:: Fragmento de origen ::

Como en tantas otras ocasiones, una tarde de mayo de 1728 esa tarea le llevó a la cercana colina de Fagelsang. El calor animaba a aligerarse de ropa, así que, junto a sus cuadernos e instrumentos, dejó la chaqueta y el chaleco para adentrarse por unos taludes repletos de toda clase de hierbas. Estaba examinándolas cuando sintió una picadura en el brazo derecho. Sin reparar demasiado en ello continuó, pero al rato vio con sorpresa que tenía una enorme inflamación. De vuelta a casa, el doctor Stobaeus advirtió inmediatamente la gravedad de la situación e hizo llamar a un cirujano. Necesitó una profunda incisión del codo a la axila, pero no se llegó a localizar el punto de la picadura ni a conocer el origen de la hinchazón.

:::
:: Registros proporcionados ::

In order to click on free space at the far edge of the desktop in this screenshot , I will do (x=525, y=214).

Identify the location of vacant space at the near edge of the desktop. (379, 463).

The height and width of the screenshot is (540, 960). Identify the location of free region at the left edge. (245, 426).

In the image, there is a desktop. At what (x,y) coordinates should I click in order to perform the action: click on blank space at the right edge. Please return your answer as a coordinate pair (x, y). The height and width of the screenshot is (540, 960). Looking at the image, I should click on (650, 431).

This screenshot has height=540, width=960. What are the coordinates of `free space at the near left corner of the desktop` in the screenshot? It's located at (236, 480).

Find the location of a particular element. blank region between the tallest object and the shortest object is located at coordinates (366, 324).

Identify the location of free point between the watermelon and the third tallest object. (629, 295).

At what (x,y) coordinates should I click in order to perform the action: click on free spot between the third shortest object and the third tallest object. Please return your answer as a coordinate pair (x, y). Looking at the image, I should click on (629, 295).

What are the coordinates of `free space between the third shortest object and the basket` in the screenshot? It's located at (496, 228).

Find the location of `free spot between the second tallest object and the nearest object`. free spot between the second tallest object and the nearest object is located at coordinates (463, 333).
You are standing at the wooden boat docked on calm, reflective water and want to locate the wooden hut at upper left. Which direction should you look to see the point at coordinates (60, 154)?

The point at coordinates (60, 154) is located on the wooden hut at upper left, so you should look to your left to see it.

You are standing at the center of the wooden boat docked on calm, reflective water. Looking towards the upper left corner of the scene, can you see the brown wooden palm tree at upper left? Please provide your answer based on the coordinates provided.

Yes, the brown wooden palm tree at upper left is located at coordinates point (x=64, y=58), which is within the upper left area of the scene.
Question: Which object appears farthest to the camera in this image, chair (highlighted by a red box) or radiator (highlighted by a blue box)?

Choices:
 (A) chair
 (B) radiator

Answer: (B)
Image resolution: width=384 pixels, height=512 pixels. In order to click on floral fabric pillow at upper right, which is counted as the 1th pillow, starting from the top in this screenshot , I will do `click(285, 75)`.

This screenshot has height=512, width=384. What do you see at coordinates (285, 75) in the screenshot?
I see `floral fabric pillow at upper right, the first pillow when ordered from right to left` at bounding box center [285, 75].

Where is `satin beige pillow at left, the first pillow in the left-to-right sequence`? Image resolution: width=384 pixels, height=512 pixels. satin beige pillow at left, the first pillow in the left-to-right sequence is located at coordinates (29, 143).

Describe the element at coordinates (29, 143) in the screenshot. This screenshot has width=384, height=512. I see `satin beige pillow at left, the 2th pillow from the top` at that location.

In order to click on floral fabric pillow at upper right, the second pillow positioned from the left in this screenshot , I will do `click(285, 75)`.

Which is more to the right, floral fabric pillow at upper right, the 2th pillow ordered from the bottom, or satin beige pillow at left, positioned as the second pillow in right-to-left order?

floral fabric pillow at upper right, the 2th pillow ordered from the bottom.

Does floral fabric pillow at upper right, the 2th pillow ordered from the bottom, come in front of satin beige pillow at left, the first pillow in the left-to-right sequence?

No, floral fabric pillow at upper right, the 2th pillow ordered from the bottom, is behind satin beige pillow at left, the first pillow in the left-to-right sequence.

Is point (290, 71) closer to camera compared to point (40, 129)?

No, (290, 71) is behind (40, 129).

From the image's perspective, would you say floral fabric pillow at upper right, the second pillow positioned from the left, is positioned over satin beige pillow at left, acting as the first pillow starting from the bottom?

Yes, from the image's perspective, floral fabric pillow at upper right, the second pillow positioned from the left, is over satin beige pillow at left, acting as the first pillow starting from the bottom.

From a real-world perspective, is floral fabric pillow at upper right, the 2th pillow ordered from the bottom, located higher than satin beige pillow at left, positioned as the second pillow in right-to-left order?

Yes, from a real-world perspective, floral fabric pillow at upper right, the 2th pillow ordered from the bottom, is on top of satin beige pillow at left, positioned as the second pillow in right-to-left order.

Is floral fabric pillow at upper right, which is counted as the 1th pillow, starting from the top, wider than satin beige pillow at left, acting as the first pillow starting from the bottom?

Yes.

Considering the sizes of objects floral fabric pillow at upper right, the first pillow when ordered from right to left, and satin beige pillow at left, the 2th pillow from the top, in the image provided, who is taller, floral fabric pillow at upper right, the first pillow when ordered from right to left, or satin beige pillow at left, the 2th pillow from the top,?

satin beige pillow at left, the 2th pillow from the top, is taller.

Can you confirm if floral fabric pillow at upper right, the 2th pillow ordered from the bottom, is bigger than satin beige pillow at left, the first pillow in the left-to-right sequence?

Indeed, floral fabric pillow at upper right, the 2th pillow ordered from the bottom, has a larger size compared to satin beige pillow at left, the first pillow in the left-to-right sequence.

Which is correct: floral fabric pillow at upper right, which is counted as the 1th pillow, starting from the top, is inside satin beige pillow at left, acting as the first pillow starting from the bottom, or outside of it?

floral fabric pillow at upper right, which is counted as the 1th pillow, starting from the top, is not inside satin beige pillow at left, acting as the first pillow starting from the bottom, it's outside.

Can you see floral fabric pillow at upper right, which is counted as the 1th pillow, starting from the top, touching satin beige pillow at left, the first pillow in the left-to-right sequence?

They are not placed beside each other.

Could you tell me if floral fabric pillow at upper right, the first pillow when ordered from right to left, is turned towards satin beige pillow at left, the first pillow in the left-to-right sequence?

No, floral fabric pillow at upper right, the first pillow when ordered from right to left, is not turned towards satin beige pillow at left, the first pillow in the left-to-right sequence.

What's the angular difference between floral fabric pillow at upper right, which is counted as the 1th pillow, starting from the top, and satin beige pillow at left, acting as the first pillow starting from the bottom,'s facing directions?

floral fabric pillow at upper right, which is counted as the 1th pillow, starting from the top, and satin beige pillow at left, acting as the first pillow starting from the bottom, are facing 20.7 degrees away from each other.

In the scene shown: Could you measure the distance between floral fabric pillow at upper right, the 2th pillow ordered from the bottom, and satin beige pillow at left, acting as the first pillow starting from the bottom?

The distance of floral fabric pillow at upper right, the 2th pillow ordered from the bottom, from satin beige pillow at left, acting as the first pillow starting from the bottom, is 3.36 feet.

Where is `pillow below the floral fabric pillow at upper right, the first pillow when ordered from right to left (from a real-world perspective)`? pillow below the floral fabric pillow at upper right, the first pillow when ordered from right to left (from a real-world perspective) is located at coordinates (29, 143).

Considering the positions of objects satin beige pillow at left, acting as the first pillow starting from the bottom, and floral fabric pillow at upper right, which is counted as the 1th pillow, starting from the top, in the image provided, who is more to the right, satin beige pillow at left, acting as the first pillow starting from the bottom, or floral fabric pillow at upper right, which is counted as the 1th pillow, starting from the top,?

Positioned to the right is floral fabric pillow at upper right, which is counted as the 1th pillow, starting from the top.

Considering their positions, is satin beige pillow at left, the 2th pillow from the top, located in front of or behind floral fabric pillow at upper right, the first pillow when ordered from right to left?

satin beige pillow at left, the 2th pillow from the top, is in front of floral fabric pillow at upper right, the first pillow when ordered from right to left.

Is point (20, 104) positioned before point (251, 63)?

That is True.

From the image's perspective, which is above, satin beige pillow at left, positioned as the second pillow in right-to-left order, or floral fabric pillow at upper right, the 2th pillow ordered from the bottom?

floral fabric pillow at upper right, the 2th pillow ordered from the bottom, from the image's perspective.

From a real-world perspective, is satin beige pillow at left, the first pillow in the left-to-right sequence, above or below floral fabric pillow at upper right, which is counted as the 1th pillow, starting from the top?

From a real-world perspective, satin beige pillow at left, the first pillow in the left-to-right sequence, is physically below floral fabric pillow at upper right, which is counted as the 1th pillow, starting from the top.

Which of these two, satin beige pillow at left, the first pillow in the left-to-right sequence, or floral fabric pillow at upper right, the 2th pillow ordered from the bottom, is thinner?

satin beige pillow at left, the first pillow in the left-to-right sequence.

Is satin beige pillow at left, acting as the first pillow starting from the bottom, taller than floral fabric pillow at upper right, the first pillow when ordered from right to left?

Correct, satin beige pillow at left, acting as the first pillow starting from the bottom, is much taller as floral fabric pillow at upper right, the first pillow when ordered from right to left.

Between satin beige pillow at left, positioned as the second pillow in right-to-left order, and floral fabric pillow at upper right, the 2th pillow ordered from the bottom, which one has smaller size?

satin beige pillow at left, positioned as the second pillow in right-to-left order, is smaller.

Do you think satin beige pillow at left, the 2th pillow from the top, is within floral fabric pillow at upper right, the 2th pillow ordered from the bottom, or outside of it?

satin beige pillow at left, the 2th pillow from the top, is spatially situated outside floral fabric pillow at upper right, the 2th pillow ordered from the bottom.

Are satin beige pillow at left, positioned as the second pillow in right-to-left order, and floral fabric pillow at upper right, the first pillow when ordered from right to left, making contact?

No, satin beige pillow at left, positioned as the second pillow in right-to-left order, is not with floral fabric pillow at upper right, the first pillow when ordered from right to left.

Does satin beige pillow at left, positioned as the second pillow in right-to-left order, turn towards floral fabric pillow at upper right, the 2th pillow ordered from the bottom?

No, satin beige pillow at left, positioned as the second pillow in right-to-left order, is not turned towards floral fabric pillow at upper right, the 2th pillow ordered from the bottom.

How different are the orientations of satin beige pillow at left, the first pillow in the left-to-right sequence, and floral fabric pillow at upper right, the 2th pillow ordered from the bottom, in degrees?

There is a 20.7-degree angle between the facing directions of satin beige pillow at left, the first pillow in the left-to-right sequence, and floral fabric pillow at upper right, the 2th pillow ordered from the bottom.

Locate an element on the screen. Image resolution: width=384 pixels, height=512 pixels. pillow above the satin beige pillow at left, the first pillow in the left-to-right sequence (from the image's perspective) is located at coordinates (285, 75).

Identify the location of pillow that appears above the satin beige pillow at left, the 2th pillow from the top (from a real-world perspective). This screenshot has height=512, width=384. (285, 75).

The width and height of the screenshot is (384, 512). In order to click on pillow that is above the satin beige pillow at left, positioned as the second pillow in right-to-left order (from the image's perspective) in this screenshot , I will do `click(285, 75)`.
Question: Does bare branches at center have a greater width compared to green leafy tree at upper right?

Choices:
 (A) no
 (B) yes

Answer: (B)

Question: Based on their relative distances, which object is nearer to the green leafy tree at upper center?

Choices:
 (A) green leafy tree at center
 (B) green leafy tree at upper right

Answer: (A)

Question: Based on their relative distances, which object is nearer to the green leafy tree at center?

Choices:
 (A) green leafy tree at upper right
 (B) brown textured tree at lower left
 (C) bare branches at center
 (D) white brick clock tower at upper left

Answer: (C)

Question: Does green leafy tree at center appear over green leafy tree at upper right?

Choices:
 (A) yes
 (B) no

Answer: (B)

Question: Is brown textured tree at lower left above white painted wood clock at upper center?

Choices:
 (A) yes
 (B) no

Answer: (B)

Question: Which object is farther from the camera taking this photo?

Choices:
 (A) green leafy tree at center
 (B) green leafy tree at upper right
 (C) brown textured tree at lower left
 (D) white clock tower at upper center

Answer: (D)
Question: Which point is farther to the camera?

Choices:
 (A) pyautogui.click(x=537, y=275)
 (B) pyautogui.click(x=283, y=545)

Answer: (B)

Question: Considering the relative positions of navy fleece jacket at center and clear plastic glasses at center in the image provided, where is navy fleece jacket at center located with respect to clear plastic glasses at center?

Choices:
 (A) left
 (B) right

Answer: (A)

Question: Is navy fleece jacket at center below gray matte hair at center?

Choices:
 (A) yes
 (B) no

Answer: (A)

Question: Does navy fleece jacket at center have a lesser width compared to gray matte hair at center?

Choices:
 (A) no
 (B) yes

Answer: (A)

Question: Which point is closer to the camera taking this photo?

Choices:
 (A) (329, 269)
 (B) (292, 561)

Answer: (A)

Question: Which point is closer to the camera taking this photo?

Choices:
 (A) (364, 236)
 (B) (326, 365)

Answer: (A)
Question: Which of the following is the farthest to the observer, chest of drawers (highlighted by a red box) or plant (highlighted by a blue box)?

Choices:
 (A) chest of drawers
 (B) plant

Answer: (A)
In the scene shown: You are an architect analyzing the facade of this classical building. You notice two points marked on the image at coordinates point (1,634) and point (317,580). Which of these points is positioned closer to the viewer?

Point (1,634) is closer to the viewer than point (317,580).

:::

Lo que harás:
• a. Según el fragmento de origen, ¿a qué colina le llevó la tarea aquella tarde de mayo de 1728?
• b. Reproduce del fragmento de origen el pasaje que empieza con "Como en tantas" y sigue hasta "de la hinchazón.".

Respuestas por tarea:
• a. A la cercana colina de Fagelsang.

• b.
Como en tantas otras ocasiones, una tarde de mayo de 1728 esa tarea le llevó a la cercana colina de Fagelsang. El calor animaba a aligerarse de ropa, así que, junto a sus cuadernos e instrumentos, dejó la chaqueta y el chaleco para adentrarse por unos taludes repletos de toda clase de hierbas. Estaba examinándolas cuando sintió una picadura en el brazo derecho. Sin reparar demasiado en ello continuó, pero al rato vio con sorpresa que tenía una enorme inflamación. De vuelta a casa, el doctor Stobaeus advirtió inmediatamente la gravedad de la situación e hizo llamar a un cirujano. Necesitó una profunda incisión del codo a la axila, pero no se llegó a localizar el punto de la picadura ni a conocer el origen de la hinchazón.